__Action item__: From the listing below, output only the lines starting at the line that has "of normal human" and ending at the line that has "cells display moderate", exactly as they appear, ends included.

__Exercise inputs__:
_____

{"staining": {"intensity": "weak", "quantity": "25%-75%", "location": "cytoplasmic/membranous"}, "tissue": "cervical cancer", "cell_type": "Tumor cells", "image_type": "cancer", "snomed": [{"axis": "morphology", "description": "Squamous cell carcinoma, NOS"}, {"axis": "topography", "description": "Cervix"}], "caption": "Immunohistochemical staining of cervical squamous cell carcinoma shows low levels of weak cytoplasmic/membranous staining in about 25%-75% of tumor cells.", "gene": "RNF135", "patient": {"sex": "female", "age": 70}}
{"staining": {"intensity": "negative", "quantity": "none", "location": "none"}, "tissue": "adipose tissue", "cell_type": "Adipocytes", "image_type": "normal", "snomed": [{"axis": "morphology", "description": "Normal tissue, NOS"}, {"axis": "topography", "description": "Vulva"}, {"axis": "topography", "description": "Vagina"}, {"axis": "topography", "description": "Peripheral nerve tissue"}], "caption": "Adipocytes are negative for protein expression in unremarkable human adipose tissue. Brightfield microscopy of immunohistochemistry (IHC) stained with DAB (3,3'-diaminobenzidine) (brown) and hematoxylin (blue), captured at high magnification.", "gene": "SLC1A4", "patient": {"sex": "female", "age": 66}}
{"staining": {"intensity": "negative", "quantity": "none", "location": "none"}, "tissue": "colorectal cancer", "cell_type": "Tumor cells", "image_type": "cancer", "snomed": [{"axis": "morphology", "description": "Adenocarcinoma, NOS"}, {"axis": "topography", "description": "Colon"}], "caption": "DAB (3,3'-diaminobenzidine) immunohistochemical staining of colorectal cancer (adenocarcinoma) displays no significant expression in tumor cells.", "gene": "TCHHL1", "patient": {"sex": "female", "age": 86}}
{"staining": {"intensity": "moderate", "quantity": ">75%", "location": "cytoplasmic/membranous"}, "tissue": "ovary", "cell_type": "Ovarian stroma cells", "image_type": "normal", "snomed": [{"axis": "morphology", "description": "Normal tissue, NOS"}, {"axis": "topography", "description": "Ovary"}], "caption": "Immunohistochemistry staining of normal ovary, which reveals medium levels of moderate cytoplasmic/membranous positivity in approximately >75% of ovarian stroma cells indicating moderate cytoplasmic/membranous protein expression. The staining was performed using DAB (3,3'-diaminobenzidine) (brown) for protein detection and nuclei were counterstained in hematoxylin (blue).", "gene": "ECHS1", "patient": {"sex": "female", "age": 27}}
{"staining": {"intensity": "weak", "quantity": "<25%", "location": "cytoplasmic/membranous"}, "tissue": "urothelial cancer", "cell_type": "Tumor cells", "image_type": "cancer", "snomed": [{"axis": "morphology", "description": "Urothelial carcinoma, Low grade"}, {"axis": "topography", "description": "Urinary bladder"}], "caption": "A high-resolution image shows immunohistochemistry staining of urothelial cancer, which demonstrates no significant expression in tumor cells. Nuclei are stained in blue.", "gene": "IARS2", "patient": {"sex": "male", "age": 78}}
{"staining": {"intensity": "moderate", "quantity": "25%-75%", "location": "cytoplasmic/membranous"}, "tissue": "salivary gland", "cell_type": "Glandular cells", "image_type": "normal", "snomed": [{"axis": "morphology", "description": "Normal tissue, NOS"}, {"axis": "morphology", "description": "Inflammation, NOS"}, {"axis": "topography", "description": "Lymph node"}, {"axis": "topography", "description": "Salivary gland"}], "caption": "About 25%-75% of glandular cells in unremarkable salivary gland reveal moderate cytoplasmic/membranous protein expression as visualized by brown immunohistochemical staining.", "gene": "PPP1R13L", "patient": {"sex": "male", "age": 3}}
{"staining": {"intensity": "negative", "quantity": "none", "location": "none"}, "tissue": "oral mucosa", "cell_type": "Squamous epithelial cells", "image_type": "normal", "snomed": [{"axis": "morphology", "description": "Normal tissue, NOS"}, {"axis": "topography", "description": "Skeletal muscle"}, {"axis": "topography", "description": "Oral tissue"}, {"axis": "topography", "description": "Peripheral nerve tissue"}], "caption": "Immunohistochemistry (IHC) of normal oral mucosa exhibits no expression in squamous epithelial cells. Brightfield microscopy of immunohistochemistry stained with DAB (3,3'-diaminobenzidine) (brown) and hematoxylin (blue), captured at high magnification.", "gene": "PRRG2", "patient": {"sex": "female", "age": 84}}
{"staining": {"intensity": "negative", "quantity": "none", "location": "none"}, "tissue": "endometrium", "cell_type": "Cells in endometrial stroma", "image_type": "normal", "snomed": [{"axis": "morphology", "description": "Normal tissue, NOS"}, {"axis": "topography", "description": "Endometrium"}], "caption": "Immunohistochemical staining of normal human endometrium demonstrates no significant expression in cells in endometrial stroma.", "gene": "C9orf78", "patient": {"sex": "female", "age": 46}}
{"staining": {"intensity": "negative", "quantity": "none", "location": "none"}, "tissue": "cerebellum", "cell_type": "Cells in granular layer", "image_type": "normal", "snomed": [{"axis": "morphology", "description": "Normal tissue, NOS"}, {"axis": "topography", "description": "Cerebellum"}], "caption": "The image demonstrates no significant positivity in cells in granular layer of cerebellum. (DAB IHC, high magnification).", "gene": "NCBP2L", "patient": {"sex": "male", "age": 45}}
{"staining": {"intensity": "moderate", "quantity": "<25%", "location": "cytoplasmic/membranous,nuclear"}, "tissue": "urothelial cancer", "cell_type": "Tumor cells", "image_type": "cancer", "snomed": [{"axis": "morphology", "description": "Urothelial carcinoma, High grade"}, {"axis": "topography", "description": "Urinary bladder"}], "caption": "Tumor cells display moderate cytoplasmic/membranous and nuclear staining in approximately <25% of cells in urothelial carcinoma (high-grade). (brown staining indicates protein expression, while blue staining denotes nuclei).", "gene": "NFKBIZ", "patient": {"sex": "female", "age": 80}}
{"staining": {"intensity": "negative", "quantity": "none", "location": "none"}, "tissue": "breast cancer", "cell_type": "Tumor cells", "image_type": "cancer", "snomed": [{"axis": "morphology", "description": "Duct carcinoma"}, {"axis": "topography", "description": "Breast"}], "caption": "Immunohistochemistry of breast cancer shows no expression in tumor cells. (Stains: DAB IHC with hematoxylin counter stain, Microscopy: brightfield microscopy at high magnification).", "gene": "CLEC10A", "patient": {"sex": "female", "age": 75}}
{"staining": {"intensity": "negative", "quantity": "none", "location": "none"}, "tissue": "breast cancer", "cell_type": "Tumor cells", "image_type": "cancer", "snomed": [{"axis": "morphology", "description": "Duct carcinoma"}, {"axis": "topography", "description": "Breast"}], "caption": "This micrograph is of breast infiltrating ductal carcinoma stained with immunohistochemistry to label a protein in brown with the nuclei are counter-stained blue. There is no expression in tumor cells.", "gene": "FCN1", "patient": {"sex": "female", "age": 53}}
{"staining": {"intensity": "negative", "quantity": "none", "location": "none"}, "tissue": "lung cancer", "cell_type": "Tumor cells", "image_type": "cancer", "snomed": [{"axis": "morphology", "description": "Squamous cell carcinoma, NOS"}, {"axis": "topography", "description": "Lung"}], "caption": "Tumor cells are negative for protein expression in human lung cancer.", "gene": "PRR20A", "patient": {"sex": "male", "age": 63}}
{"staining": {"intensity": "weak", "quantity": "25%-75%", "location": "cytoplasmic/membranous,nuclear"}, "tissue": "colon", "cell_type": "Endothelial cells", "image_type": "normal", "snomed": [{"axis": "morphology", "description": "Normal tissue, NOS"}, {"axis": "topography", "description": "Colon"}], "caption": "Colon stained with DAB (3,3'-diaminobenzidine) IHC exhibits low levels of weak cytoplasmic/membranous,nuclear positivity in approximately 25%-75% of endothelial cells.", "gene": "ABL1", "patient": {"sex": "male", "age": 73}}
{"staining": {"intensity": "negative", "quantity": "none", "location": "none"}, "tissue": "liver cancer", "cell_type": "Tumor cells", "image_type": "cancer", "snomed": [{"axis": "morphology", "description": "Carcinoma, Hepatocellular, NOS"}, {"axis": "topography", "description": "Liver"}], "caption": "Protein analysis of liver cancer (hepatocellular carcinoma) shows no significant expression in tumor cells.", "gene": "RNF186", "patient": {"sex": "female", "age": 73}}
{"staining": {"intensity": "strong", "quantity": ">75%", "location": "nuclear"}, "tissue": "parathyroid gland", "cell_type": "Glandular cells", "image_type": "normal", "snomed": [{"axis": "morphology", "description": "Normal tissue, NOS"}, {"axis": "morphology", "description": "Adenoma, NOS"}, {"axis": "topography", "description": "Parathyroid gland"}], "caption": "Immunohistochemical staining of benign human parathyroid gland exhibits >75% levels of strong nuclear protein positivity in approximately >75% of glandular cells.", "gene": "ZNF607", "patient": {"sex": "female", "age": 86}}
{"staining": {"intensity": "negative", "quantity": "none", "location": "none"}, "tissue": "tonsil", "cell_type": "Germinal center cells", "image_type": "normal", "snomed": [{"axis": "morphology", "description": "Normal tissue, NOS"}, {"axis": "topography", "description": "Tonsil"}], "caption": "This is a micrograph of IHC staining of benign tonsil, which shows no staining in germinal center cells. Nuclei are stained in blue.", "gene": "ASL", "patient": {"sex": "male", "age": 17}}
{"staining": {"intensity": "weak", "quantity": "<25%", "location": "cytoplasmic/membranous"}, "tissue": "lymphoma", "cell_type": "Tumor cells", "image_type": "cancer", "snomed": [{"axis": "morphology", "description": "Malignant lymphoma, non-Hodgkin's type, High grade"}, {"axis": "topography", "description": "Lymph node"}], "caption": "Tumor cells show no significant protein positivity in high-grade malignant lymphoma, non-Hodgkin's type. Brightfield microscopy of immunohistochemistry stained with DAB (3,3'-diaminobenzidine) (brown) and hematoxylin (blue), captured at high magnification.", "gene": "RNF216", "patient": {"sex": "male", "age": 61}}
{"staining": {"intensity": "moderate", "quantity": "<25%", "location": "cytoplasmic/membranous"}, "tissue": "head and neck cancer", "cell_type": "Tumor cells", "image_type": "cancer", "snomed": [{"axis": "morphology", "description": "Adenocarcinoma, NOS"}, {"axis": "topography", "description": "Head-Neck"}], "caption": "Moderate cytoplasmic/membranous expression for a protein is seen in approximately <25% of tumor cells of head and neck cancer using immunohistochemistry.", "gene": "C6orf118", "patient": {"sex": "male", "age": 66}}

_____

__Solution__:
{"staining": {"intensity": "negative", "quantity": "none", "location": "none"}, "tissue": "endometrium", "cell_type": "Cells in endometrial stroma", "image_type": "normal", "snomed": [{"axis": "morphology", "description": "Normal tissue, NOS"}, {"axis": "topography", "description": "Endometrium"}], "caption": "Immunohistochemical staining of normal human endometrium demonstrates no significant expression in cells in endometrial stroma.", "gene": "C9orf78", "patient": {"sex": "female", "age": 46}}
{"staining": {"intensity": "negative", "quantity": "none", "location": "none"}, "tissue": "cerebellum", "cell_type": "Cells in granular layer", "image_type": "normal", "snomed": [{"axis": "morphology", "description": "Normal tissue, NOS"}, {"axis": "topography", "description": "Cerebellum"}], "caption": "The image demonstrates no significant positivity in cells in granular layer of cerebellum. (DAB IHC, high magnification).", "gene": "NCBP2L", "patient": {"sex": "male", "age": 45}}
{"staining": {"intensity": "moderate", "quantity": "<25%", "location": "cytoplasmic/membranous,nuclear"}, "tissue": "urothelial cancer", "cell_type": "Tumor cells", "image_type": "cancer", "snomed": [{"axis": "morphology", "description": "Urothelial carcinoma, High grade"}, {"axis": "topography", "description": "Urinary bladder"}], "caption": "Tumor cells display moderate cytoplasmic/membranous and nuclear staining in approximately <25% of cells in urothelial carcinoma (high-grade). (brown staining indicates protein expression, while blue staining denotes nuclei).", "gene": "NFKBIZ", "patient": {"sex": "female", "age": 80}}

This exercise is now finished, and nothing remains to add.